_Exercise_
In the copy you make, include no pictures, and transcribe every record exactly.

### Data extract

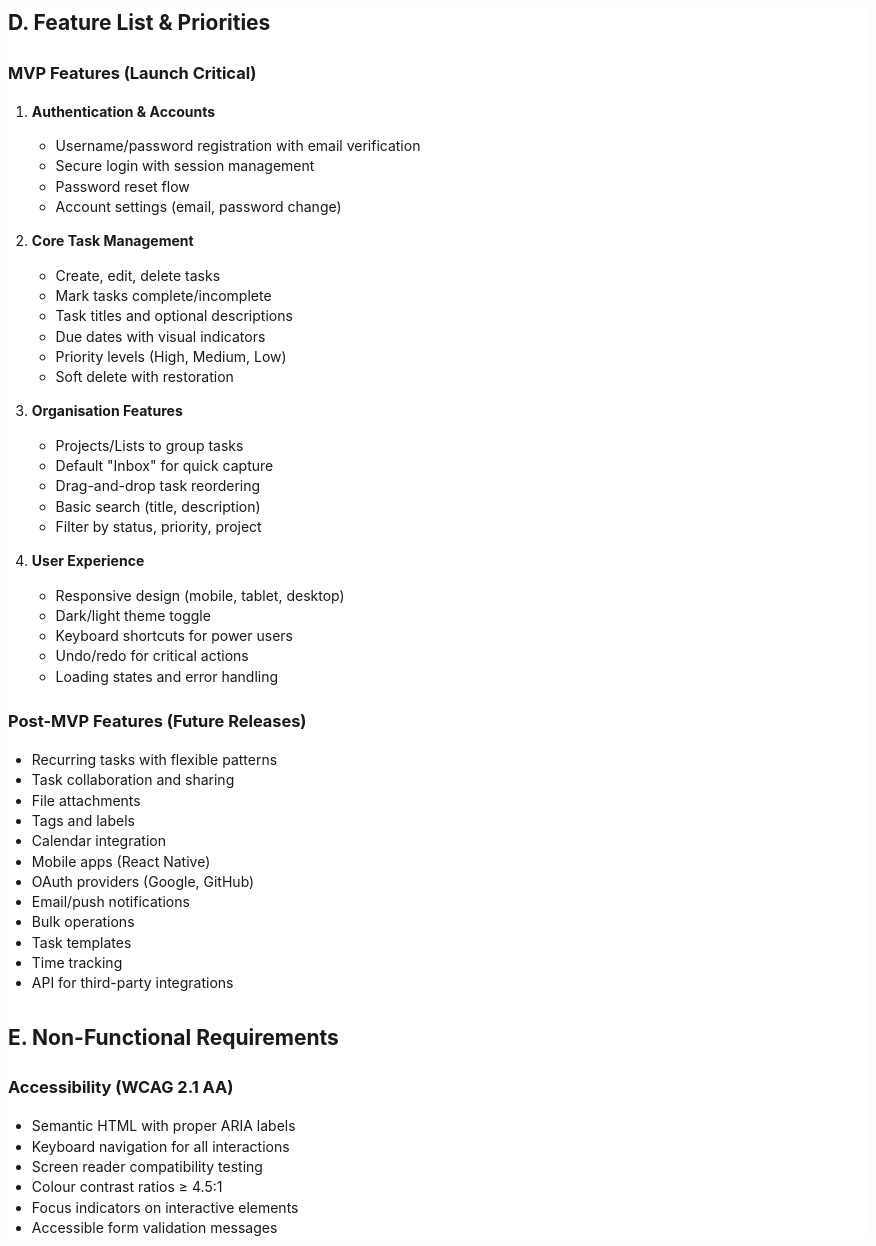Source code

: ## D. Feature List & Priorities

### MVP Features (Launch Critical)
1. **Authentication & Accounts**
   - Username/password registration with email verification
   - Secure login with session management
   - Password reset flow
   - Account settings (email, password change)

2. **Core Task Management**
   - Create, edit, delete tasks
   - Mark tasks complete/incomplete
   - Task titles and optional descriptions
   - Due dates with visual indicators
   - Priority levels (High, Medium, Low)
   - Soft delete with restoration

3. **Organisation Features**
   - Projects/Lists to group tasks
   - Default "Inbox" for quick capture
   - Drag-and-drop task reordering
   - Basic search (title, description)
   - Filter by status, priority, project

4. **User Experience**
   - Responsive design (mobile, tablet, desktop)
   - Dark/light theme toggle
   - Keyboard shortcuts for power users
   - Undo/redo for critical actions
   - Loading states and error handling

### Post-MVP Features (Future Releases)
- Recurring tasks with flexible patterns
- Task collaboration and sharing
- File attachments
- Tags and labels
- Calendar integration
- Mobile apps (React Native)
- OAuth providers (Google, GitHub)
- Email/push notifications
- Bulk operations
- Task templates
- Time tracking
- API for third-party integrations

## E. Non-Functional Requirements

### Accessibility (WCAG 2.1 AA)
- Semantic HTML with proper ARIA labels
- Keyboard navigation for all interactions
- Screen reader compatibility testing
- Colour contrast ratios ≥ 4.5:1
- Focus indicators on interactive elements
- Accessible form validation messages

######

_Solution below_
Source code

: ## D. Feature List & Priorities

### MVP Features (Launch Critical)
1. **Authentication & Accounts**
   - Username/password registration with email verification
   - Secure login with session management
   - Password reset flow
   - Account settings (email, password change)

2. **Core Task Management**
   - Create, edit, delete tasks
   - Mark tasks complete/incomplete
   - Task titles and optional descriptions
   - Due dates with visual indicators
   - Priority levels (High, Medium, Low)
   - Soft delete with restoration

3. **Organisation Features**
   - Projects/Lists to group tasks
   - Default "Inbox" for quick capture
   - Drag-and-drop task reordering
   - Basic search (title, description)
   - Filter by status, priority, project

4. **User Experience**
   - Responsive design (mobile, tablet, desktop)
   - Dark/light theme toggle
   - Keyboard shortcuts for power users
   - Undo/redo for critical actions
   - Loading states and error handling

### Post-MVP Features (Future Releases)
- Recurring tasks with flexible patterns
- Task collaboration and sharing
- File attachments
- Tags and labels
- Calendar integration
- Mobile apps (React Native)
- OAuth providers (Google, GitHub)
- Email/push notifications
- Bulk operations
- Task templates
- Time tracking
- API for third-party integrations

## E. Non-Functional Requirements

### Accessibility (WCAG 2.1 AA)
- Semantic HTML with proper ARIA labels
- Keyboard navigation for all interactions
- Screen reader compatibility testing
- Colour contrast ratios ≥ 4.5:1
- Focus indicators on interactive elements
- Accessible form validation messages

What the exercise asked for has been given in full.